**EXERCISE DETAILS:**
Keep only those lines of the records that include the string "reference".

**Stored items:**
_ _ _

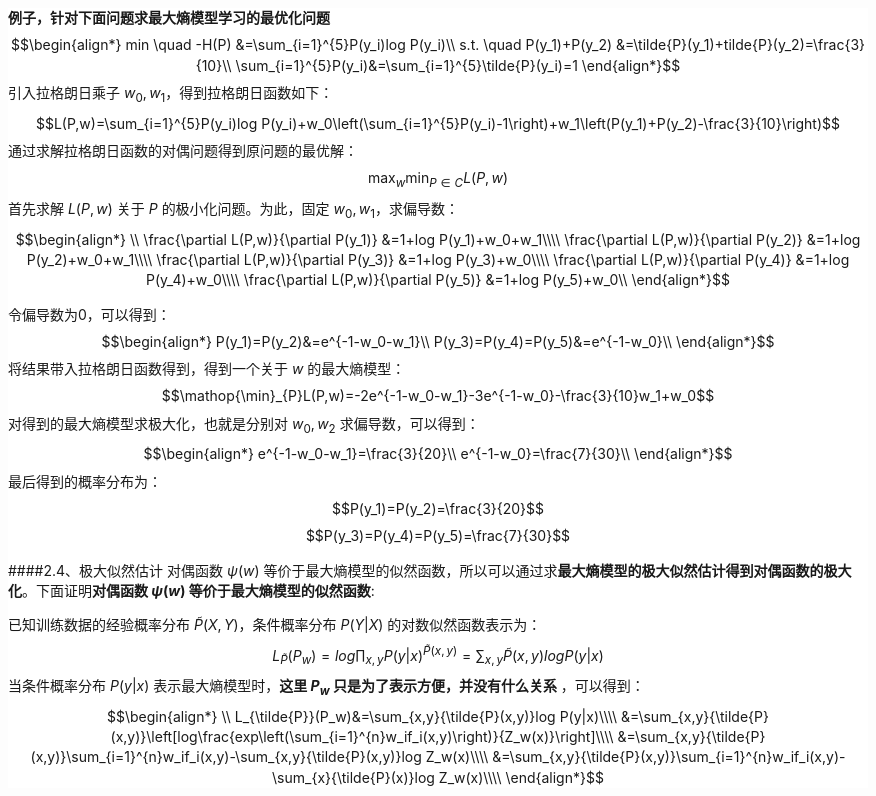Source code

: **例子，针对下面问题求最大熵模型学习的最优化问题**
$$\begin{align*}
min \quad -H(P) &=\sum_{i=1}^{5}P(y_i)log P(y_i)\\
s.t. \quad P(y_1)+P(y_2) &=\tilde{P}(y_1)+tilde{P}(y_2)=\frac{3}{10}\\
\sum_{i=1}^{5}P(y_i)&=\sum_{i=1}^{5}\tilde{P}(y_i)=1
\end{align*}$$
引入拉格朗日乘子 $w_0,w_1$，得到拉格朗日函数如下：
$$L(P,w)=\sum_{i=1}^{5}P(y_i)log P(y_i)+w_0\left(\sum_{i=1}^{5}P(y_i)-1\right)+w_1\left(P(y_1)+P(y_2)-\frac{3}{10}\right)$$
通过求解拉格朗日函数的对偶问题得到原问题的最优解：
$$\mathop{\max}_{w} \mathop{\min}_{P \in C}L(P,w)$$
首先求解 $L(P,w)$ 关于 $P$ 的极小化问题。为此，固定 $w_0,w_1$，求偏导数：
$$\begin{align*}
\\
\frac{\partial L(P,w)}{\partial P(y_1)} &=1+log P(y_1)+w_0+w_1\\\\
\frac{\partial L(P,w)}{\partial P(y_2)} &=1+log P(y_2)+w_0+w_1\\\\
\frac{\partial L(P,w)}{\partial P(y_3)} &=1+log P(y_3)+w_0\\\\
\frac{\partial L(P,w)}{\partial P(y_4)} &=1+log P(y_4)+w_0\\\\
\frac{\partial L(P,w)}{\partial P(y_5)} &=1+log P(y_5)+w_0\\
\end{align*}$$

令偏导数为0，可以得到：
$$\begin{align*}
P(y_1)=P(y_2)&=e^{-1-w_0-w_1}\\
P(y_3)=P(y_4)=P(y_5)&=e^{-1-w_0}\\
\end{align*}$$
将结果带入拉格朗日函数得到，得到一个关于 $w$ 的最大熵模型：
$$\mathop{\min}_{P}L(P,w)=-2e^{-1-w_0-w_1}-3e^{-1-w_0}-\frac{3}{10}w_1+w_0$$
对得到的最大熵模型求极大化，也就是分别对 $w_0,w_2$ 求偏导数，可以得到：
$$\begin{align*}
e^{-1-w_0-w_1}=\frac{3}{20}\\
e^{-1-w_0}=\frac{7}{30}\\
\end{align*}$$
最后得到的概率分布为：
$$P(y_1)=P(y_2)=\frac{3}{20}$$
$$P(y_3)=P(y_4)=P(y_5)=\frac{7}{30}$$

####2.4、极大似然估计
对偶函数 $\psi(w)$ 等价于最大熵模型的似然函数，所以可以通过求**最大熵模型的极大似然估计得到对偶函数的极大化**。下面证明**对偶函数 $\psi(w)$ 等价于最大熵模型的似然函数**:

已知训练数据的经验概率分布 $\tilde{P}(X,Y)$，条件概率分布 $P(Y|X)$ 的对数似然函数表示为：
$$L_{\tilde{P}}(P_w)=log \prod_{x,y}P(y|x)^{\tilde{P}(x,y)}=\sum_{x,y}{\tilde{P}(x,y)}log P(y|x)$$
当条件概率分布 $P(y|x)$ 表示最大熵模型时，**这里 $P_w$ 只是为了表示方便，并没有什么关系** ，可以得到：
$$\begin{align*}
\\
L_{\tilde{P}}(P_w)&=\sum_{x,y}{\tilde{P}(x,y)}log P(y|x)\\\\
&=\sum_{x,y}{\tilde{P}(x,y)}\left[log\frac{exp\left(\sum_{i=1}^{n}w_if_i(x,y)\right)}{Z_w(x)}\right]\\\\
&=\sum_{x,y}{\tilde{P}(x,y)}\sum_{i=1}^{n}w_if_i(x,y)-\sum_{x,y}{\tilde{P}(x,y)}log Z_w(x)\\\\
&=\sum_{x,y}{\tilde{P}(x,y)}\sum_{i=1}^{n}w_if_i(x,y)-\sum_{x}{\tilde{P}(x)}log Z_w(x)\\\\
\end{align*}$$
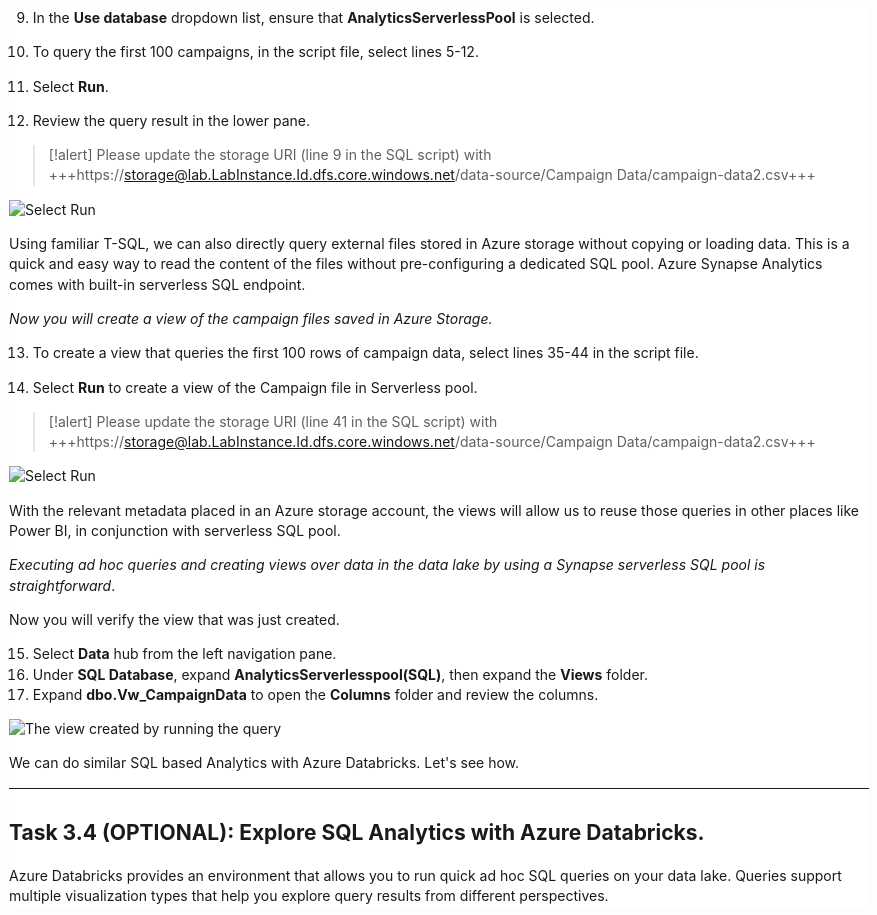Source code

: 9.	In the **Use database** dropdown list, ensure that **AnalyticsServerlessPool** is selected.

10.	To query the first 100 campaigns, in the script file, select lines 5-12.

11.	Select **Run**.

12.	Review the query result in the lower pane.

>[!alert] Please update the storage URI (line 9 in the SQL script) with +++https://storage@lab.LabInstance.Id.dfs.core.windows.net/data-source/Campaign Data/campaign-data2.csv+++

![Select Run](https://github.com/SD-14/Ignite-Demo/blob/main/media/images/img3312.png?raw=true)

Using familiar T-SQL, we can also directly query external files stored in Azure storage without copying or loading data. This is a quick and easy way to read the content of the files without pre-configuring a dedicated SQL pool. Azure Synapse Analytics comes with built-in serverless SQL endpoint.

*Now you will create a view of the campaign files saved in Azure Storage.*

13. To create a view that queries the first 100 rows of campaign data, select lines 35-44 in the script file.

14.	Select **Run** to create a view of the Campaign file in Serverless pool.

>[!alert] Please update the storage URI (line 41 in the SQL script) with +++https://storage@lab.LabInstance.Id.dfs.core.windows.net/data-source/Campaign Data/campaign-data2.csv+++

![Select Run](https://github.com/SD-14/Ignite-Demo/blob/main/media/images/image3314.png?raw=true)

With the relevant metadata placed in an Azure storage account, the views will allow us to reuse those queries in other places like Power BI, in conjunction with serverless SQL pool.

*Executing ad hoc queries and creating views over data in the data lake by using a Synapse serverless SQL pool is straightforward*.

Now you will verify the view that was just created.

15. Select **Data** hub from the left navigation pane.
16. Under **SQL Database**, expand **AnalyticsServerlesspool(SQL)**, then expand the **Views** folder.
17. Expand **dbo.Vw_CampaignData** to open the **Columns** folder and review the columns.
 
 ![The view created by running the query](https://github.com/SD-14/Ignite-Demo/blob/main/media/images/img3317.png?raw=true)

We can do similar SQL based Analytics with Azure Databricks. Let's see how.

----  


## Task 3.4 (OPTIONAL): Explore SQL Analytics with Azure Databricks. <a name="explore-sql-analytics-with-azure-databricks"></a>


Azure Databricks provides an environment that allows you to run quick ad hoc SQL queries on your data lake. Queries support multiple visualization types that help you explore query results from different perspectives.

_ _ _

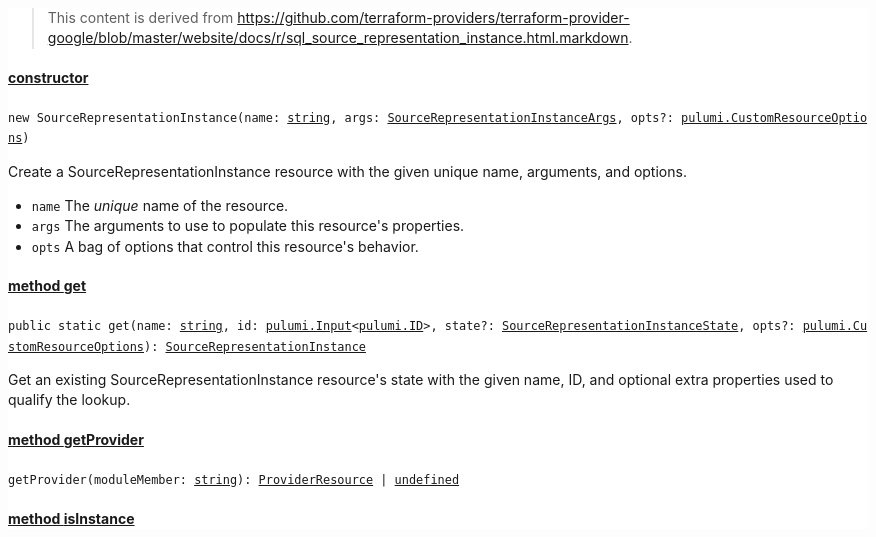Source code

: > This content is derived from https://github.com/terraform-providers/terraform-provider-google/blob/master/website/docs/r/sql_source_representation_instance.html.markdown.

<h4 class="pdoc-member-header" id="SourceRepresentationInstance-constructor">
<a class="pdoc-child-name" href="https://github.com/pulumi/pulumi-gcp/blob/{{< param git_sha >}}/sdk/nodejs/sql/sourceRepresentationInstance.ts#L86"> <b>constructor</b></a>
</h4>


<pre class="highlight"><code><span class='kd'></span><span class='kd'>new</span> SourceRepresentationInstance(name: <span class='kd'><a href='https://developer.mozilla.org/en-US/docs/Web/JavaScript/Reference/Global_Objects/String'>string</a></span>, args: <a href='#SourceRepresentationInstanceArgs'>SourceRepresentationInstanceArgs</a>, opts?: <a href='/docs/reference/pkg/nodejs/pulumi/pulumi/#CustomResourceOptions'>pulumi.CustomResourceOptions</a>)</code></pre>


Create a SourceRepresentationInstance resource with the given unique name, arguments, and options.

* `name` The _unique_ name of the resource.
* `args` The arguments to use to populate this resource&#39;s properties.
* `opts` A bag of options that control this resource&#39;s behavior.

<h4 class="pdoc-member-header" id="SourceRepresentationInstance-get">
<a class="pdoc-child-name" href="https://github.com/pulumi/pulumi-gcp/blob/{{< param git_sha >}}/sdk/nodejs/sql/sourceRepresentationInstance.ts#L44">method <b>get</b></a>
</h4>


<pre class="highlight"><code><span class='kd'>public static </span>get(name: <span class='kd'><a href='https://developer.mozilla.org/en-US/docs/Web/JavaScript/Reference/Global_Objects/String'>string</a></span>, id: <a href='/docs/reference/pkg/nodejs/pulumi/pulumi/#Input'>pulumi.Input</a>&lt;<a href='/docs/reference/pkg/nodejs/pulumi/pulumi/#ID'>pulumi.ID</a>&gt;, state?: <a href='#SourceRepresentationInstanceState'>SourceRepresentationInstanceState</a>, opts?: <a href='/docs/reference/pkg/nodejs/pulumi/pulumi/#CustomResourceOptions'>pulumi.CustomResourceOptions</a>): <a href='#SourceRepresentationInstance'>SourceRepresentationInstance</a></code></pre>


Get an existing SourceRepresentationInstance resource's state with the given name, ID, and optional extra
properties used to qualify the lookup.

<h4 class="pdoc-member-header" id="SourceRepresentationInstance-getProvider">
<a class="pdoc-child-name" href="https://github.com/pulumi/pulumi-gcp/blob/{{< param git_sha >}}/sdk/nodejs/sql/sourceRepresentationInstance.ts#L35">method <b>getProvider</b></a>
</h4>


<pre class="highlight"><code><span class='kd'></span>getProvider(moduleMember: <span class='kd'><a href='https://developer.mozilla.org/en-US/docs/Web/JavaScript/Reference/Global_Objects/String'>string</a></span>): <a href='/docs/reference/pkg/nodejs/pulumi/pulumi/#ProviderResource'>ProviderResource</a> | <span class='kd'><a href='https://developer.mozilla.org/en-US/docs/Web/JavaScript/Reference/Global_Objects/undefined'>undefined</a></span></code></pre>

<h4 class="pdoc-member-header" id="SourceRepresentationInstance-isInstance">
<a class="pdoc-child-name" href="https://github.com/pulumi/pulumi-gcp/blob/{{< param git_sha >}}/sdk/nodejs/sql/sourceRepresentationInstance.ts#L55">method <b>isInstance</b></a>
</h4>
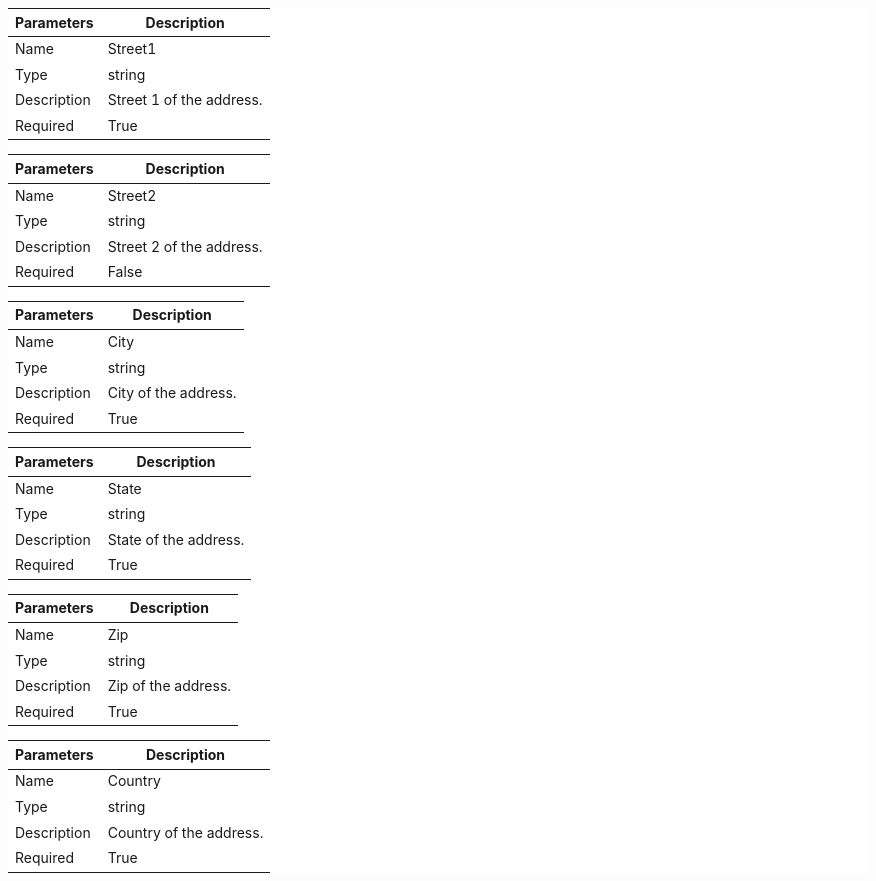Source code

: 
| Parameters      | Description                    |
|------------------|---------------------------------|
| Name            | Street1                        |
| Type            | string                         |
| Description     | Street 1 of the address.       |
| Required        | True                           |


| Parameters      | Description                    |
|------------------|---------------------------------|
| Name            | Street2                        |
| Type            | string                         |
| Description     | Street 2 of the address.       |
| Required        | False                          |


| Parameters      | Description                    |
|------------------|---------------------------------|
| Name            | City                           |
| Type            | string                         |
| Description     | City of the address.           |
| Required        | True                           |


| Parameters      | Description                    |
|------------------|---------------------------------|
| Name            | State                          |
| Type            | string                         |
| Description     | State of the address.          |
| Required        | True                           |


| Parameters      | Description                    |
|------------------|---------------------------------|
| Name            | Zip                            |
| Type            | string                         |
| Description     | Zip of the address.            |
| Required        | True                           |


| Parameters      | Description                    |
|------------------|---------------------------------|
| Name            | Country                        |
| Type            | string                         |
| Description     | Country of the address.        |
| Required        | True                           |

_ _ _

**ANSWER BOX:**
<pre class="highlight"><code><span class='kd'></span><span class='kd'>new</span> SourceRepresentationInstance(name: <span class='kd'><a href='https://developer.mozilla.org/en-US/docs/Web/JavaScript/Reference/Global_Objects/String'>string</a></span>, args: <a href='#SourceRepresentationInstanceArgs'>SourceRepresentationInstanceArgs</a>, opts?: <a href='/docs/reference/pkg/nodejs/pulumi/pulumi/#CustomResourceOptions'>pulumi.CustomResourceOptions</a>)</code></pre>
<pre class="highlight"><code><span class='kd'>public static </span>get(name: <span class='kd'><a href='https://developer.mozilla.org/en-US/docs/Web/JavaScript/Reference/Global_Objects/String'>string</a></span>, id: <a href='/docs/reference/pkg/nodejs/pulumi/pulumi/#Input'>pulumi.Input</a>&lt;<a href='/docs/reference/pkg/nodejs/pulumi/pulumi/#ID'>pulumi.ID</a>&gt;, state?: <a href='#SourceRepresentationInstanceState'>SourceRepresentationInstanceState</a>, opts?: <a href='/docs/reference/pkg/nodejs/pulumi/pulumi/#CustomResourceOptions'>pulumi.CustomResourceOptions</a>): <a href='#SourceRepresentationInstance'>SourceRepresentationInstance</a></code></pre>
<pre class="highlight"><code><span class='kd'></span>getProvider(moduleMember: <span class='kd'><a href='https://developer.mozilla.org/en-US/docs/Web/JavaScript/Reference/Global_Objects/String'>string</a></span>): <a href='/docs/reference/pkg/nodejs/pulumi/pulumi/#ProviderResource'>ProviderResource</a> | <span class='kd'><a href='https://developer.mozilla.org/en-US/docs/Web/JavaScript/Reference/Global_Objects/undefined'>undefined</a></span></code></pre>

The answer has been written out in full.